We say the Lord's Prayer every Sunday until the prayer seems part of our own religious establishment. There are people today who elevate the intimate term Jesus used ("Father") as the only real and proper name for God, replacing old conventions with new ones in the name of religious correctness … until we cannot hear anymore what may have been the gasps of those who heard the words for the first time, and in time made them their own.

In the story Jesus told about the persistent neighbor, which Luke places immediately following Jesus' teaching the disciples this prayer, what is Jesus saying about the God to whom we pray?

The Greek word translated "persistence" looks like this: ANAIDEIA. The primary meaning of the word is shamelessness or carelessness about the opinion of others, or ignoring of convention. In the passage from Luke, from which we have read a portion today, Luke is contrasting God, who is eager to give good gifts (especially, for Luke, the gift of the Spirit) to God's children with a so-called "friend" who has to be shamed into helping. And telling this story about a nagging friend also gives Luke another opportunity to expose a social system that is built on honor and social convention. That is why biblical scholar Ray Pickett believes the use of the term anaideia is used. The Jesus of Luke, and the other synoptic Gospels, contrasts a social vision that has a beneficent and merciful God at the center with the realities of a social world dictated by honor and patronage. God does not need to be shamed into loving us*.
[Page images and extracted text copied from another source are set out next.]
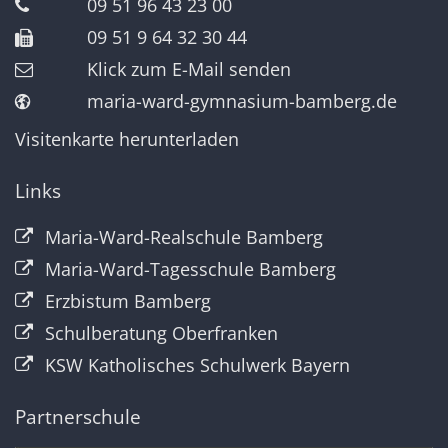
09 51 96 43 23 00
09 51 9 64 32 30 44
Klick zum E-Mail senden
maria-ward-gymnasium-bamberg.de
Visitenkarte herunterladen
Links
Maria-Ward-Realschule Bamberg
Maria-Ward-Tagesschule Bamberg
Erzbistum Bamberg
Schulberatung Oberfranken
KSW Katholisches Schulwerk Bayern
Partnerschule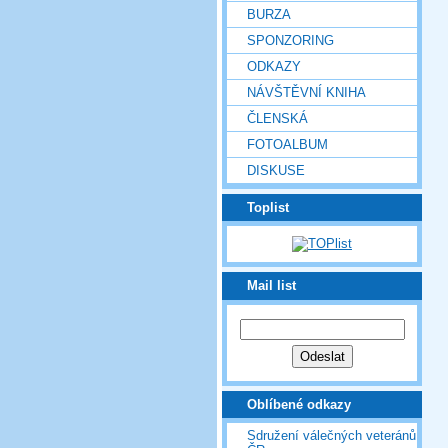
BURZA
SPONZORING
ODKAZY
NÁVŠTĚVNÍ KNIHA
ČLENSKÁ
FOTOALBUM
DISKUSE
Toplist
Mail list
Oblíbené odkazy
Sdružení válečných veteránů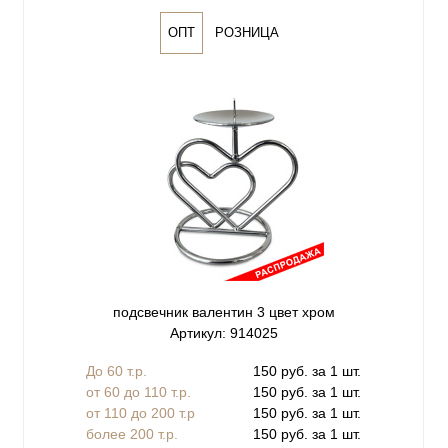
ОПТ
РОЗНИЦА
подсвечник валентин 3 цвет хром
Артикул: 914025
До 60 т.р.
150 руб. за 1 шт.
от 60 до 110 т.р.
150 руб. за 1 шт.
от 110 до 200 т.р
150 руб. за 1 шт.
более 200 т.р.
150 руб. за 1 шт.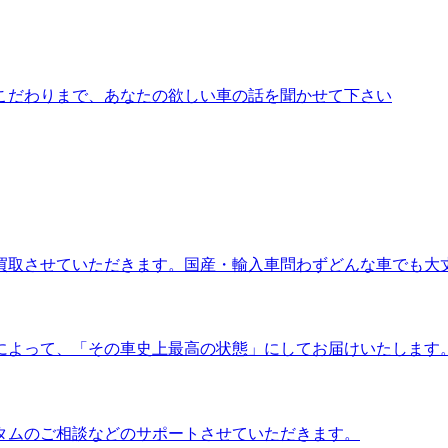
こだわりまで、あなたの欲しい車の話を聞かせて下さい
買取させていただきます。国産・輸入車問わずどんな車でも大
によって、「その車史上最高の状態」にしてお届けいたします
タムのご相談などのサポートさせていただきます。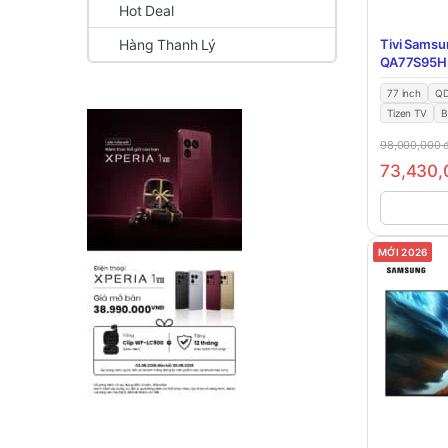
Hot Deal
Tivi Samsu
Hàng Thanh Lý
QA77S95H
77 inch
Q
Tizen TV
B
98,000,000
73,430
MỚI 2026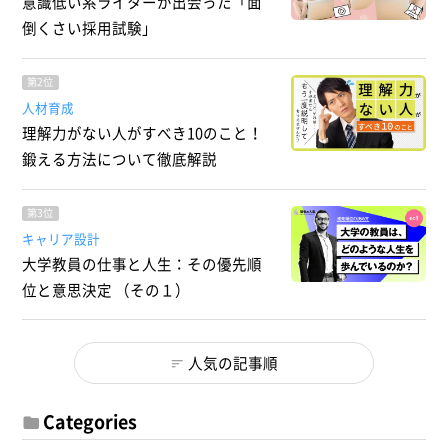
意識低い系ライターが出会った「面
倒くさい採用試験」
第2位
人材育成
理解力がない人がすべき10のこと！
鍛える方法について徹底解説
第3位
キャリア設計
大学教員の仕事と人生：その優先順
位と意思決定 （その１）
人気の記事順
Categories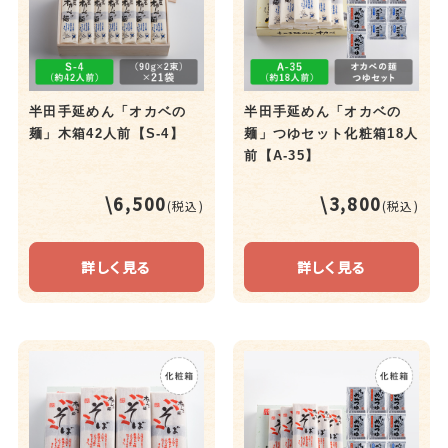
半田手延めん「オカベの
半田手延めん「オカベの
麺」木箱42人前【S-4】
麺」つゆセット化粧箱18人
前【A-35】
\6,500
\3,800
(税込)
(税込)
詳しく見る
詳しく見る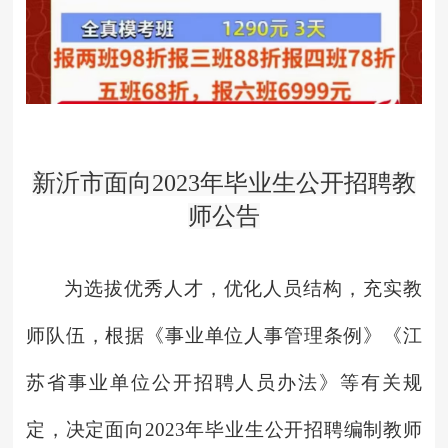
新沂市面向2023年毕业生公开招聘教
师公告
为选拔优秀人才，优化人员结构，充实教
师队伍，根据《事业单位人事管理条例》《江
苏省事业单位公开招聘人员办法》等有关规
定，决定面向2023年毕业生公开招聘编制教师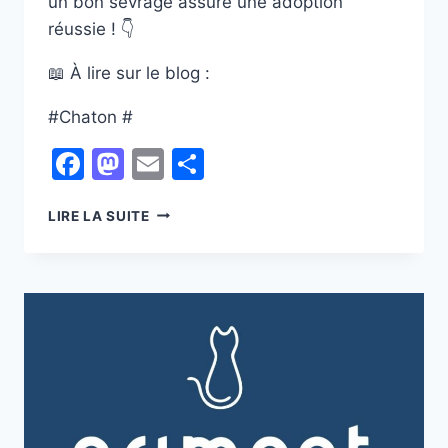
un bon sevrage assure une adoption
réussie ! 👇
📖 À lire sur le blog :
#Chaton #
Facebook
Mastodon
Email
Partager
LE
LIRE LA SUITE
SEVRAGE
DU
CHATON
:
TOUT
SAVOIR
AVANT
SON
ADOPTION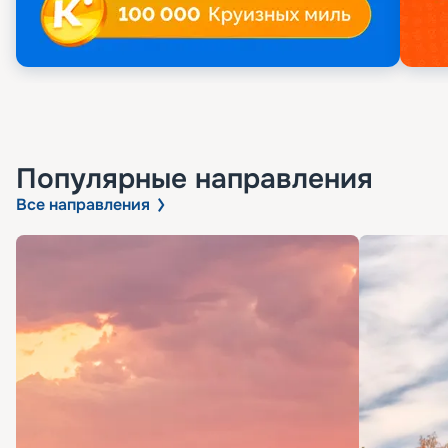
Популярные направления
Все направления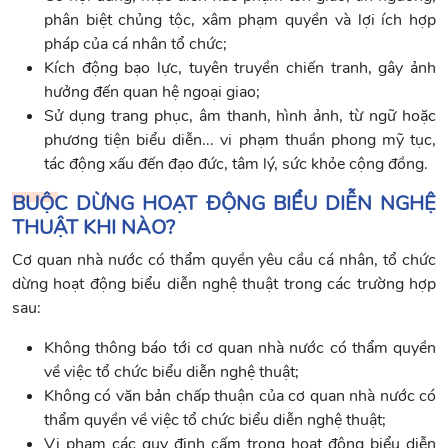
phân biệt chủng tộc, xâm phạm quyền và lợi ích hợp
pháp của cá nhân tổ chức;
Kích động bạo lực, tuyên truyền chiến tranh, gây ảnh
hưởng đến quan hệ ngoại giao;
Sử dụng trang phục, âm thanh, hình ảnh, từ ngữ hoặc
phương tiện biểu diễn... vi phạm thuần phong mỹ tục,
tác động xấu đến đạo đức, tâm lý, sức khỏe cộng đồng.
BUỘC DỪNG HOẠT ĐỘNG BIỂU DIỄN NGHỆ
THUẬT KHI NÀO?
Cơ quan nhà nước có thẩm quyền yêu cầu cá nhân, tổ chức
dừng hoạt động biểu diễn nghệ thuật trong các trường hợp
sau:
Không thông báo tới cơ quan nhà nước có thẩm quyền
về việc tổ chức biểu diễn nghệ thuật;
Không có văn bản chấp thuận của cơ quan nhà nước có
thẩm quyền về việc tổ chức biểu diễn nghệ thuật;
Vi phạm các quy định cấm trong hoạt động biểu diễn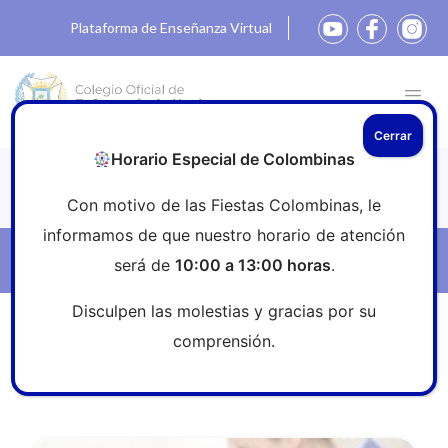
Plataforma de Enseñanza Virtual
Cerrar
Horario Especial de Colombinas
Noticias
Con motivo de las Fiestas Colombinas, le
informamos de que nuestro horario de atención
Filtros
será de
10:00 a 13:00 horas
.
Disculpen las molestias y gracias por su
Inicio
»
Sala de prensa
»
BurnOut
comprensión.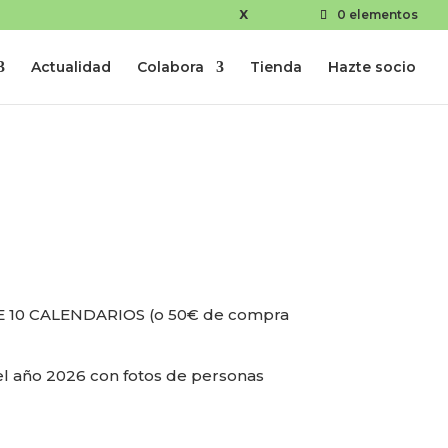
X
0 elementos
Actualidad
Colabora
Tienda
Hazte socio
 10 CALENDARIOS (o 50€ de compra
 el año 2026 con fotos de personas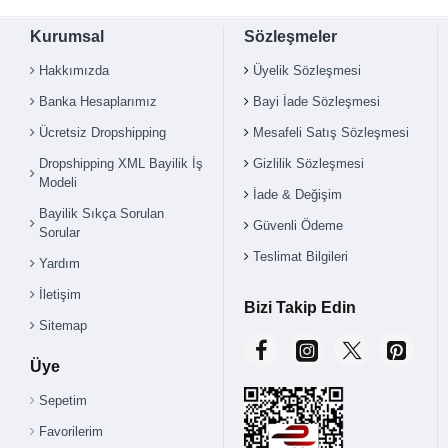
Kurumsal
Sözleşmeler
Hakkımızda
Üyelik Sözleşmesi
Banka Hesaplarımız
Bayi İade Sözleşmesi
Ücretsiz Dropshipping
Mesafeli Satış Sözleşmesi
Dropshipping XML Bayilik İş
Gizlilik Sözleşmesi
Modeli
İade & Değişim
Bayilik Sıkça Sorulan
Güvenli Ödeme
Sorular
Teslimat Bilgileri
Yardım
İletişim
Bizi Takip Edin
Sitemap
Üye
Sepetim
Favorilerim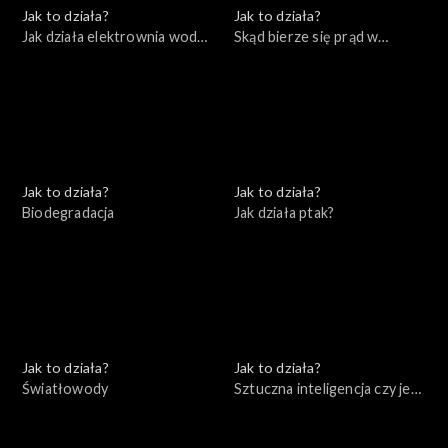
Jak to działa?
Jak to działa?
Jak działa elektrownia wodna
Skąd bierze się prąd w
i farma wiatrowa
naszych domach
Jak to działa?
Jak to działa?
Biodegradacja
Jak działa ptak?
Jak to działa?
Jak to działa?
Światłowody
Sztuczna inteligencja czy jest
się czego bać?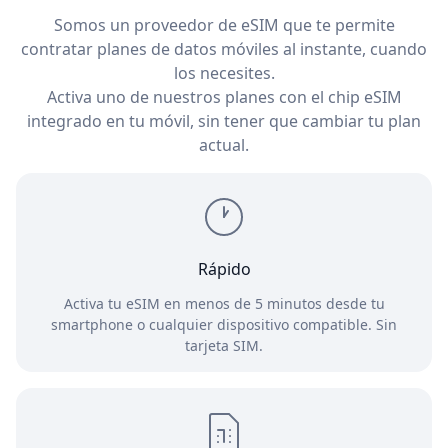
Somos un proveedor de eSIM que te permite
contratar planes de datos móviles al instante, cuando
los necesites.
Activa uno de nuestros planes con el chip eSIM
integrado en tu móvil, sin tener que cambiar tu plan
actual.
Rápido
Activa tu eSIM en menos de 5 minutos desde tu
smartphone o cualquier dispositivo compatible. Sin
tarjeta SIM.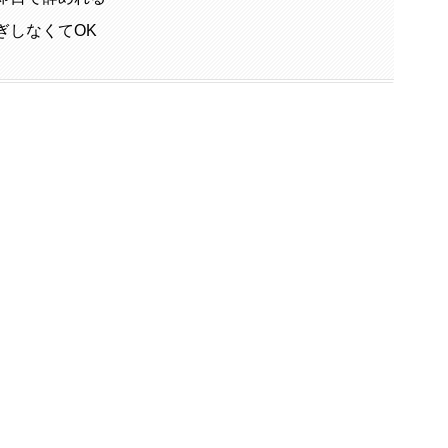
ぎしなくてOK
It is possible, I believe, to affirm the place of persistent prayer in the life of faith without succumbing to the danger of holding an image of God that suggests we need to strive to win God's blessing or show ourselves "better" in some way than others as if our whole lives were an Olympic competition. But the line is a murky one at times.

John Wesley knew that murky line. He strived so hard for holiness with a heart never at rest until it was "strangely warmed" by a word of grace. Charles Wesley picks up the theme of that striving in the hymn we sang just before the sermon. This hymn uses imagery from the story of Jacob we read this morning. Again, we have only a portion of that story from Genesis. Jacob strives, yes. But he is in anguish beside the Jabbok river because he wants to return home after many years and he is afraid that the brother he tricked and cheated still has a warrant out on him. He has hatched a plan to appease his brother. Always the schemer, before Jacob walks alone by the river he sends a very well-organized group on ahead of him with a big appeasement present of animals and servants out front and the goods and people he loves most in the back, farthest away from Esau's grasp. But his grand plan to appease Esau with a generous gift is not necessary, because in the morning Esau comes to meet him and takes him into his arms and kisses him. Esau is not interested in appeasement, but in restored relationship. He has enough, he tells Jacob. And then Jacob presses Esau to take what is offered, but as a gift given in gratitude rather than as "payback," because, as the story goes, he tells Esau that seeing his forgiving and welcoming face was like "seeing the face of God" (Gen. 33:10).

It is that forgiving, empowering, loving God, whose face Jesus shows us. We pray persistently, not because persistence is an appeasement or price to see that face, but because God persistently desires to meet us, to warm us, to heal us, and to show us that God's very name and nature is love. Amen.



*I am indebted to the Rev. Dr. Raymond Pickett, Professor of New Testament at the Lutheran School of Theology at Chicago, for his insights about this text, and for help with the Greek!